'I fought off Covid to see my daughter grow up'

Anne-Marie Tasker
BBC East Yorkshire and Lincolnshire health correspondent
BBC A woman looking at the camera, holding her four-year-old daughter on her hip. The woman has long black hair and is wearing a white short-sleeved shirt and gold earrings. Her daughter has shoulder-length curly black hair. She is wearing a white broderie anglais summer top and a grey skirt with white polka dots. They are in a garden with a green hedge behind them.BBC
Rose feared that neither she nor Catherine would survive

A nurse whose baby was delivered three months early in a bid to prevent them both dying from Covid says wanting to see her daughter grow up gave her the strength to recover.

Rose spent 18 days in intensive care at Scunthorpe General Hospital in December 2020. She was so ill she didn't meet her newborn baby for more than a fortnight.

The mum-of-four was left with permanent lung damage and "long Covid", and was unable to go back to work for two and a half years.

But she said her desire to see Catherine grow up gave her a reason to "fight back".

Rose began her maternity leave early, 28 weeks into her pregnancy. It was December 2020 and the second major wave of Covid had struck.

Just two days after leaving work, the theatre nurse sensed something was wrong.

"I felt rough. I got a high temperature, body aches. The next day I went for the [Covid] test and it was positive. I couldn't believe it," she said.

Rose quickly deteriorated. "I was in bed all the time. I was coughing and I felt like I [was] struggling to breathe. Then I was hit by a headache. [It was] agony [and] I couldn't open my eyes."

When one of her sons asked if she was OK, she was unable to speak and so she wrote "999" in the air with her finger.

Family photo Rose is sat in a wheelchair in neonatal intensive care, holding her daughter, who is wrapped up in a blanket and has a feeding tube in her nose. The baby is wearing a pink woolen hat and is slightly larger than an adult's hand. Rose has her black hair tied back and is wearing a paper face mask and blue surgical scrubs.Family photo
Catherine was two weeks old when Rose was first well enough to hold her

Rose was admitted to intensive care at Scunthorpe General, where she found herself being cared for by her own colleagues.

She feared that neither she nor her baby would survive.

"I was constantly coughing, bringing up blood and phlegm, and I was really struggling for breath," she said.

"The obstetric consultant came and said 'We need to deliver this baby', and I said 'No, there is no chance you're going to deliver this baby because if I am dying, I'd rather die with the baby'."

Her husband, Jimmi, persuaded Rose to change her mind, and Catherine was delivered by Caesarean section at 28 weeks.

But Rose was so ill in intensive care that it was more than two weeks before she met her daughter.

Family photo Baby Catherine's face looks small and wrinkled. She has a feeding tube in her nose.

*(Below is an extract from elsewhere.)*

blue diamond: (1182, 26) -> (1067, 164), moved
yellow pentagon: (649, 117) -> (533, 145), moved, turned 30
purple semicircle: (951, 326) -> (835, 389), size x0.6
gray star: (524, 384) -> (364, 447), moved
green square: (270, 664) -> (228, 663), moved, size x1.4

She has fine black hair and is dressed in a pink knitted cardigan with teddy bear buttons. She is laying on a pink sheet.Family photo
Catherine was delivered 12 weeks early to save her mother's life

Catherine is now four and a half. Energetically playing games with her three brothers and her cousin, she shows little sign that she weighed just 1kg (2lb 3oz) at birth and spent the first two months of her life in neonatal intensive care.

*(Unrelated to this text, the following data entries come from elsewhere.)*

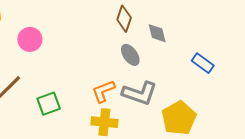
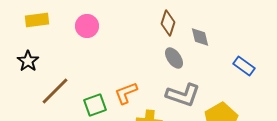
pink circle: (30, 39) -> (87, 26), moved
orange L-shape: (103, 91) -> (126, 93), moved

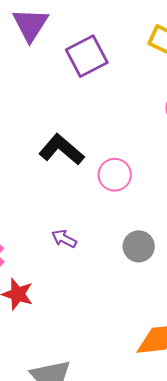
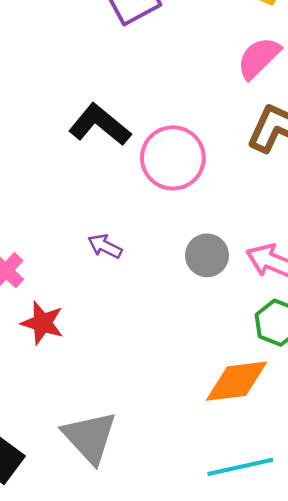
pink circle: (115, 175) -> (173, 158), size x1.4

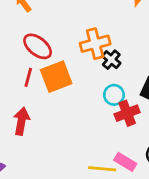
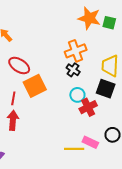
orange cross: (95, 44) -> (76, 51), moved
red line: (28, 77) -> (13, 98), moved

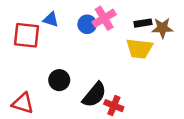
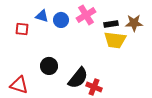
black rectangle: (143, 23) -> (111, 24), moved
blue circle: (87, 24) -> (61, 20), moved
red square: (26, 35) -> (22, 29), size x0.6

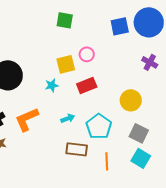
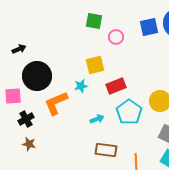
pink circle: (87, 54) -> (116, 37), moved
orange L-shape: (27, 119) -> (56, 103), moved
cyan pentagon: (99, 126) -> (129, 112), moved

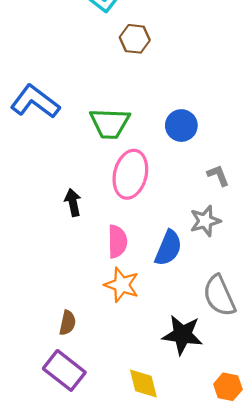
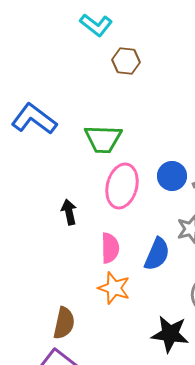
blue circle: (181, 126) -> (172, 176), moved
brown semicircle: (68, 323) -> (64, 323), size x1.4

Rose, on the other hand, is still struggling to overcome her Covid infection. With 25% of her lungs damaged, she is reliant on steroids and painkillers.

Long Covid has left her with joint pain, brain fog and memory problems, breathlessness and exhaustion.

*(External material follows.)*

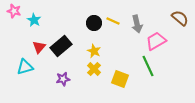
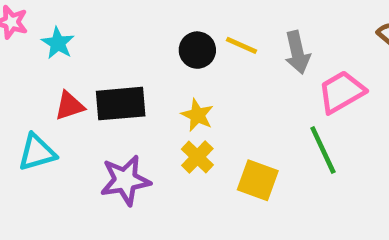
black rectangle: (61, 46) -> (121, 104), turned 35
red triangle: (39, 47) -> (69, 106), turned 32
purple star: (63, 79) -> (125, 180), size x1.5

"I couldn't go up the stairs. With my husband's help, I could only walk very short distances," she said.

Describing her recovery as "a very long journey on a very bumpy road", she said Catherine, her husband and their sons had been her "strong pillars" who kept her pushing through.

"With all the pain and what I went through, I could have come to a point where I was giving up," she said.

"Maybe that was the reason I thought 'I have to fight back, I have to come back to normal life. I want to see Catherine growing up'.

"That had a huge impact on my recovery."